Testo del documento:
+-------+
CAMILLERI: «GRANDE SCRITTORE, MA UOMO DEPRIMENTE»

Andrea Camilleri non lo sa, che a Bruxelles inaugurano un museo per Georges Simenon. «Davvero?», si incuriosisce. Senta, signor Camilleri, lei in quel museo ce la metterebbe una foto di Gino Cervi nel ruolo del Commissario Maigret? «Credo che gli spetterebbe un posticino. Ne ho visto tanti, di Maigret, al cinema e alla televisione, e ogni volta l’interpretazione di Gino m’è sembrata più notevole». Camilleri non parla da semplice fan, o da creatore di Montalbano, l’unico commissario italico che a Maigret possa stare alla pari. L’opinione di Camilleri è quella di un padre: l’idea delle serie tv di Maigret, interpretata da Gino Cervi, fu sua (all’epoca, inizi Sessanta, era produttore per la seconda rete Rai) e del commediografo Diego Fabbri. «Di Fabbri, io gli venni dietro. Tenga presente che faceva piovere sul bagnato. Io avevo cominciato a leggere Simenon da bambino. Ero entusiasta».

E adesso, continua a esserlo?

«Più lo leggo, soprattutto più leggo quelli che lui chiamava i suoi romanzi/romanzi, quelli dove non c’è Maigret, per intenderci, più lo trovo grande. Un grande scrittore».

Si merita un museo, dunque?

«Le dirò, l’idea del museo mi diverte».

Perché?

«Perché la trovo un po’ deprimente» (ridacchia).

I belgi a volte sono deprimenti. E a leggere l’autobiografia di Simenon lo si direbbe in linea.
+-------+
Istruzioni dell'esercizio:
1. Trascrivi il passo dell'intervista a Camilleri su Simenon che comincia con le parole "Si merita un" e termina dopo le parole "direbbe in linea.".
2. Rispondi in base all'intervista a Camilleri su Simenon.
(a) In quale città viene inaugurato il museo dedicato a Georges Simenon?
(b) Con quale commediografo Camilleri ebbe l'idea delle serie tv di Maigret?
(c) Come trova Camilleri l'idea del museo?
3. Prosegui l'intervista a Camilleri su Simenon a partire dall'ultima frase riportata.

Dati forniti:
+-------+
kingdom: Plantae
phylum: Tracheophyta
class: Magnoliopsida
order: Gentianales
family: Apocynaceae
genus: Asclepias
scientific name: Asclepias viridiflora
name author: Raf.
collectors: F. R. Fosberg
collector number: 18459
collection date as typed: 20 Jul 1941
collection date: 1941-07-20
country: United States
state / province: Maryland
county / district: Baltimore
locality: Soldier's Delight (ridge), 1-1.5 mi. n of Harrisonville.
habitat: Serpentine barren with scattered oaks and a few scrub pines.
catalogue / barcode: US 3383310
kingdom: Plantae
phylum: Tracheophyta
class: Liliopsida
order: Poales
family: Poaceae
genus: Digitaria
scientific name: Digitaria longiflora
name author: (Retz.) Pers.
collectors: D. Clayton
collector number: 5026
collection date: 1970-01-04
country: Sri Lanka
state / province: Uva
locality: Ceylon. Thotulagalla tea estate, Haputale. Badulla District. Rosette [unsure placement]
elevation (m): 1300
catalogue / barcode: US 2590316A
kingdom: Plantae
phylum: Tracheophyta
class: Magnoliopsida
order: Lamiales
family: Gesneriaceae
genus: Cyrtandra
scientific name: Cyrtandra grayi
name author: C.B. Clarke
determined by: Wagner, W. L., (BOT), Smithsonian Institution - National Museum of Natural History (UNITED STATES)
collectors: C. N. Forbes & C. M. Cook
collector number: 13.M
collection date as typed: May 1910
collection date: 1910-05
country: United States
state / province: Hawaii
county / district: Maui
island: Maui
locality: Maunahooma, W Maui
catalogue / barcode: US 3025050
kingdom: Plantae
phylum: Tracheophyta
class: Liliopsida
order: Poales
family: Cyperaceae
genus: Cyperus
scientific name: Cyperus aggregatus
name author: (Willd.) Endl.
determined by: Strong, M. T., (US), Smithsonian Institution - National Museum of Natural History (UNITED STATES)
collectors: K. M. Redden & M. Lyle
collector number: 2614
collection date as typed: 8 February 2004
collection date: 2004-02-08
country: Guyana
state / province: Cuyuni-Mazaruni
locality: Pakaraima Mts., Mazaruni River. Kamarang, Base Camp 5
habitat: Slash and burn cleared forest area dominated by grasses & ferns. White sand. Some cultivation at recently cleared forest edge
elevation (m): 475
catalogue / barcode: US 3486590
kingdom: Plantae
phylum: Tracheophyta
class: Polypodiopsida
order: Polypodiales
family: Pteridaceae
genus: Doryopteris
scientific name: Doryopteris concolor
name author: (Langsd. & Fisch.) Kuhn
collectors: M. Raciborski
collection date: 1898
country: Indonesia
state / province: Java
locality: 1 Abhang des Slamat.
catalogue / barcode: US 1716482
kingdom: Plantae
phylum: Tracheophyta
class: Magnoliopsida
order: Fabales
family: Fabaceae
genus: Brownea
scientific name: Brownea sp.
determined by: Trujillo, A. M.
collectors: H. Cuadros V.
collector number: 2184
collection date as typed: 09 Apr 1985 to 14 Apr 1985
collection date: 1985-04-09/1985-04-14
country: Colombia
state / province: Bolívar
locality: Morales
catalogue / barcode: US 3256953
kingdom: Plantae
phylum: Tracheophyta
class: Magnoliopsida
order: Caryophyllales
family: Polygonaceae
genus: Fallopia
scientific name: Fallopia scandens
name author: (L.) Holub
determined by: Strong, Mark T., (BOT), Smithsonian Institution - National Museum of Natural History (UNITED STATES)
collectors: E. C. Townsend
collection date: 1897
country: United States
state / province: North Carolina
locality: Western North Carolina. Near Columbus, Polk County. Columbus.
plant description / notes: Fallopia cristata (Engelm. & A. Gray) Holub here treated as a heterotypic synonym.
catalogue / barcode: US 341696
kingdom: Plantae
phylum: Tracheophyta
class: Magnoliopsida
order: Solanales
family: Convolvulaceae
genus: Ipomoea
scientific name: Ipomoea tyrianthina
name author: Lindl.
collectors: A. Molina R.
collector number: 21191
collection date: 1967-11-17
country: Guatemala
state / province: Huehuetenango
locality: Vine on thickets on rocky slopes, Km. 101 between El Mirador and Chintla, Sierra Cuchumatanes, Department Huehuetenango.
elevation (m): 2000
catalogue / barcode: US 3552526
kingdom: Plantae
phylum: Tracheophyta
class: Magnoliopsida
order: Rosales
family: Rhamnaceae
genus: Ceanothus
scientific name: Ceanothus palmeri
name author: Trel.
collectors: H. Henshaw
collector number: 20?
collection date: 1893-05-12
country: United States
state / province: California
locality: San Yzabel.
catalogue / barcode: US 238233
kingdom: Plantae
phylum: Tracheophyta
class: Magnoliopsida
+-------+
Esercizi svolti:
1.
Si merita un museo, dunque?

«Le dirò, l’idea del museo mi diverte».

Perché?

«Perché la trovo un po’ deprimente» (ridacchia).

I belgi a volte sono deprimenti. E a leggere l’autobiografia di Simenon lo si direbbe in linea.

2.
(a) A Bruxelles.
(b) Con Diego Fabbri.
(c) La trova un po' deprimente.

3.
«Era un uomo deprimente, è vero. Ma straordinario scrittore, straordinario osservatore. Mi hanno regalato di recente un libro che mi ha rivelato molte cose su di lui».

Quale?

«S’intitola L’oeil de Simenon ed è il catalogo di una mostra, allestita lì nel 2004, delle fotografie scattate da Simenon. Sono foto di piccoli porti, campagne. Le sue maledette dighe. Sono centinaia di foto, c’è tutta l’atmosfera dei suoi libri. Foto che lui scattava, poi le pigliava e le trascriveva sulla pagina, come Verga. Oppure le immaginava scrivendo e poi andava a cercarsele. Sono Affascinanti».

Anche belle?

«Molto belle, in un bianco e nero magnifico. Spero che le mettano tutte, nel museo».

Un museo che, mi pare, lei non visiterebbe volentieri.

«No, mi ispira disagio».

La capisco, ma non è così per tutti gli scrittori. Un museo di Dickens, per esempio, sarebbe diverso.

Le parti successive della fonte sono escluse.